• **TEXTAUSZUG**:
Jeden Tag kommt es auf den Straßen zu Unfällen. Die gute Nachricht ist allerdings, dass es immer weniger Personenschäden gibt. Somit bleiben am Ende „nur“ die Blechschäden übrig, die von den jeweiligen Versicherungen abgewickelt werden. Entscheidend ist unter anderem die Frage, wer den Unfall verursacht hat. Ist man selbst unschuldig, dann wird einem der Schaden am Auto von der gegnerischen Versicherung bezahlt. Verpflichtend ist eine Reparatur aber nicht, denn es gibt auch noch die Option der sogenannten fiktiven Abrechnung. Doch was bedeutet das eigentlich und welche Rolle spielen die Versicherungen dabei?

Eine wichtige Information gleich zu Beginn:
Um eine fiktive Abrechnung in Anspruch nehmen zu können, ist ein Gutachten von
offizieller Seite Pflicht. Dieses Dokument beleuchtet die Schäden zur Gänze,
sodass anschließend die fiktiv geschätzten Reparaturkosten erläutert und
optional ausgezahlt werden können.

Das steckt hinter der fiktiven Abrechnung

Im Normfall ist es so, dass man sein beschädigtes Auto in die Werkstatt stellt, dieses repariert wird und die Kosten direkt über die gegnerische Versicherung abgerechnet werden. Man selbst hat mit dem Geld nichts zu tun, außer man entscheidet sich für die fiktive Abrechnung. Das bedeutet, dass man die kalkulierten Werkstattkosten für die Reparatur von der gegnerischen Versicherung ausgezahlt bekommt.

• **Gespeicherte Einträge**:
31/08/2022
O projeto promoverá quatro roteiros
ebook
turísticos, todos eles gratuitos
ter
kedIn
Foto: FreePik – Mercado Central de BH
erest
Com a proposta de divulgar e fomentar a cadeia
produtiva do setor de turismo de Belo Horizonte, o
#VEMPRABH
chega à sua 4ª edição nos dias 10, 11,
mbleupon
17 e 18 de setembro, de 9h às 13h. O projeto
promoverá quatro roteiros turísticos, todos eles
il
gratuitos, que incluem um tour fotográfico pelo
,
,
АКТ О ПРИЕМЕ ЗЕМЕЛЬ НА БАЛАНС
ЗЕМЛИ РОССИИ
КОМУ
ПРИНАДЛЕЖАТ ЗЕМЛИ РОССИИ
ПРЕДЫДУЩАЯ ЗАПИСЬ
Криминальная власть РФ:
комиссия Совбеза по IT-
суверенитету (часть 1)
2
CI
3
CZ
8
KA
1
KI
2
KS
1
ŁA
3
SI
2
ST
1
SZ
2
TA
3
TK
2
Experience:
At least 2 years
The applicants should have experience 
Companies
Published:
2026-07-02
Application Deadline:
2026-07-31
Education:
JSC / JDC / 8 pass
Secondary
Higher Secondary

--

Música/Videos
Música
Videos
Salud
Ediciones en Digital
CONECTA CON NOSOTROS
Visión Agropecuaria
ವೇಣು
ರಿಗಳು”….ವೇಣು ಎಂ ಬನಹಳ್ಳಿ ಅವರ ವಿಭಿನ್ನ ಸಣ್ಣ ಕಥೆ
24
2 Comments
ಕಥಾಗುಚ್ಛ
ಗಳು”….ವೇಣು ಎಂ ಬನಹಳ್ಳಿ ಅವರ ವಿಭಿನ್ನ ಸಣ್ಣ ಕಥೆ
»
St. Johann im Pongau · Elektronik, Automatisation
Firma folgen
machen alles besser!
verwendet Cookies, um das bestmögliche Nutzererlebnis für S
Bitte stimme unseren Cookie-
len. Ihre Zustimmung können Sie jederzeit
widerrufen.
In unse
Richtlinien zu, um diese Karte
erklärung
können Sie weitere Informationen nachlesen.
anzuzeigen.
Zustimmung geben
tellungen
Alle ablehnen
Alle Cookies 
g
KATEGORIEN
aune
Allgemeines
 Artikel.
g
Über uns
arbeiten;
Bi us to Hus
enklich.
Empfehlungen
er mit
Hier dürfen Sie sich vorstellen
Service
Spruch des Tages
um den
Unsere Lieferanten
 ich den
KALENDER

• **WAS ERWARTET WIRD**: Was ist laut dem Text zur fiktiven Abrechnung Pflicht, um eine fiktive Abrechnung in Anspruch nehmen zu können?

• **ANTWORTFELD**: Ein Gutachten von offizieller Seite.